Before a horde of replies come in I thought I'd answer quickly:
Fruition is not mentioned in the Suttas
So called "in seeing just the seen" is really such a minor teaching of the Buddha, probably mentioned only once in one major source
The Progress of Insight is not mentioned in the Suttas
The POI of the commentaries is radically different from the one used here, more related to insight, not phenomenology
Sotapannas are inapable of Wrong Views as Wrong Views lead to hell, sotapannas cannot be born in hell, there are a variety of Wrong Views here
The Unconsciousness event may be demeritorious, but might be related to the Unconscious Devas in the Brahma realm
Models of Enlightenment in the Suttas directly contradict the ones here
Morality plays a prominent role in the Suttas (Wrong View again)
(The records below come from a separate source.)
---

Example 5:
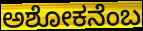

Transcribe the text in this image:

ಅಶೋಕನೆಂಬ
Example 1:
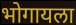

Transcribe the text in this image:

भोगायला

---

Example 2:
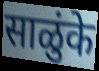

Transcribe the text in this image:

साळुंके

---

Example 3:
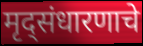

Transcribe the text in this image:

मृद्संधारणाचे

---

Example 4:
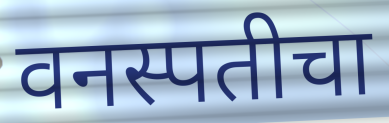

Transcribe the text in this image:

वनस्पतीचा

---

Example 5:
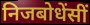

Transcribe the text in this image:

निजबोधेंसीं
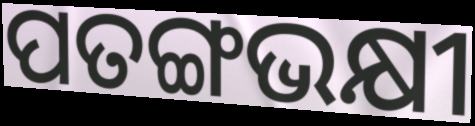
ପତଙ୍ଗଭକ୍ଷୀ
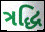
ત્રદ્ધિ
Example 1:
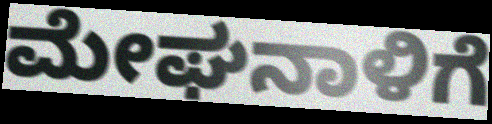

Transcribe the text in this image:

ಮೇಘನಾಳಿಗೆ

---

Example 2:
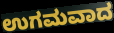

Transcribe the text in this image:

ಉಗಮವಾದ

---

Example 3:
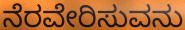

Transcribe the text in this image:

ನೆರವೇರಿಸುವನು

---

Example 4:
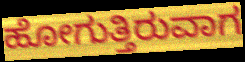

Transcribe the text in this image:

ಹೋಗುತ್ತಿರುವಾಗ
Magick is supported here, Magick is against Sila in the Suttas
Sotapannas can only follow the Buddha
Limited Action Models are supported by the Suttas
The unravelling of the self is done at first path, not fourth
Limited Emotional range models are supported by the suttas
Finally there were many HERETICAL TEACHERS at the time of the Buddha who had similar teachings to the Buddha, many were said to go to hell (Purana Kassapa, Mahavira?) google if interested, similar thing is happening here, possibly
Karma and other mythologies play an important role in the suttas but are discarded here
Vipassana is not really mentioned in the suttas (I know weird right?)
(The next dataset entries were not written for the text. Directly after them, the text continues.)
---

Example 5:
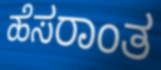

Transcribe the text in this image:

ಹೆಸರಾಂತ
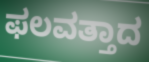
ಫಲವತ್ತಾದ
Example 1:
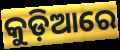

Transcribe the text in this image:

କୁଡ଼ିଆରେ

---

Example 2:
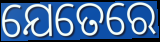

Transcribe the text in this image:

ଯେତେରେ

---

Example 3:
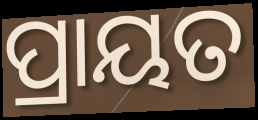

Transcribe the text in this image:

ପ୍ରାୟତ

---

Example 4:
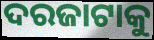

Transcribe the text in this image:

ଦରଜାଟାକୁ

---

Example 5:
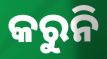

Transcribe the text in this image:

କରୁନି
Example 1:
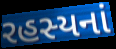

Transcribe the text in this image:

રહસ્યનાં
Afterlife exists in suttas, not here
The notion that only an anagami experiences nirodha samapatti is commentarial, not suttic, furthermore the nirodha samapatti of the DhO may not be the nirodha samapatti of the Tipitaka
Anagamis experience no ill will or sensual desire WHATSOEVER, not mostly no sensual desire and ill will with some vestiges of shadows left behind or whatever
Please check out the characteristics:
http://dhammawiki.com/index.php?title=Sotapanna
He is incapable of nine actions: treating any sankhara as permanent, treating any sankhara as pleasurable, treating any dhamma as self, killing his mother, father or an arahant, causing bleeding in a Tathagata with evil intent, splitting the Sangha, or going over to another teacher. (Bahudhatuka Sutta MN. 115)
He is incapable of concealing any bodily, verbal or mental transgression. (Ratanasutta Sn. 235)
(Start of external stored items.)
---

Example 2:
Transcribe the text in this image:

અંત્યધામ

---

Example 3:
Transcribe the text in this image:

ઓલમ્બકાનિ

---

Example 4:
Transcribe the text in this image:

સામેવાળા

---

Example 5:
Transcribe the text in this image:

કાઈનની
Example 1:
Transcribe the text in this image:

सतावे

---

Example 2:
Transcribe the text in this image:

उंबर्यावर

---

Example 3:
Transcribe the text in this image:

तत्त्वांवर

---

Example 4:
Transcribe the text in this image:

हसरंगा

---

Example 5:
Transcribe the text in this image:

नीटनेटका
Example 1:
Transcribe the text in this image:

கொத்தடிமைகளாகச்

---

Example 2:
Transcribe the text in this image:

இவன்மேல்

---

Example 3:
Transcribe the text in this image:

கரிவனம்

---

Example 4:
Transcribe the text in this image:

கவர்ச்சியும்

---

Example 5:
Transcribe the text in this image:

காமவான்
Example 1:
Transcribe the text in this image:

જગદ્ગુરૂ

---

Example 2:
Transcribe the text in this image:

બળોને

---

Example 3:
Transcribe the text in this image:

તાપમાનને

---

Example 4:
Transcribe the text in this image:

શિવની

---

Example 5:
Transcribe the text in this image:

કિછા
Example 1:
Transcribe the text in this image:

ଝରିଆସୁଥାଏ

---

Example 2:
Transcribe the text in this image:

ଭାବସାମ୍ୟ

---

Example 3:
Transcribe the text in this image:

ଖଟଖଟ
He is incapable of living without reverence for the Buddha, the Dhamma, the Sangha, and the training. Nor can he embrace any of the 62 wrong views or take an eighth birth. (Panhama-abhabbannhana Sutta AN. iii. 438-9)
He is fixed unshakably in the True Dhamma, is incapable of backsliding (to being a worlding), his future dukkha is finite, he has attained to knowledge not common to worldlings, cause and causally arisen dhammas are seen rightly by him. (Anisansa Sutta AN. iii. 441)
Anyone honestly fulfill these critieria?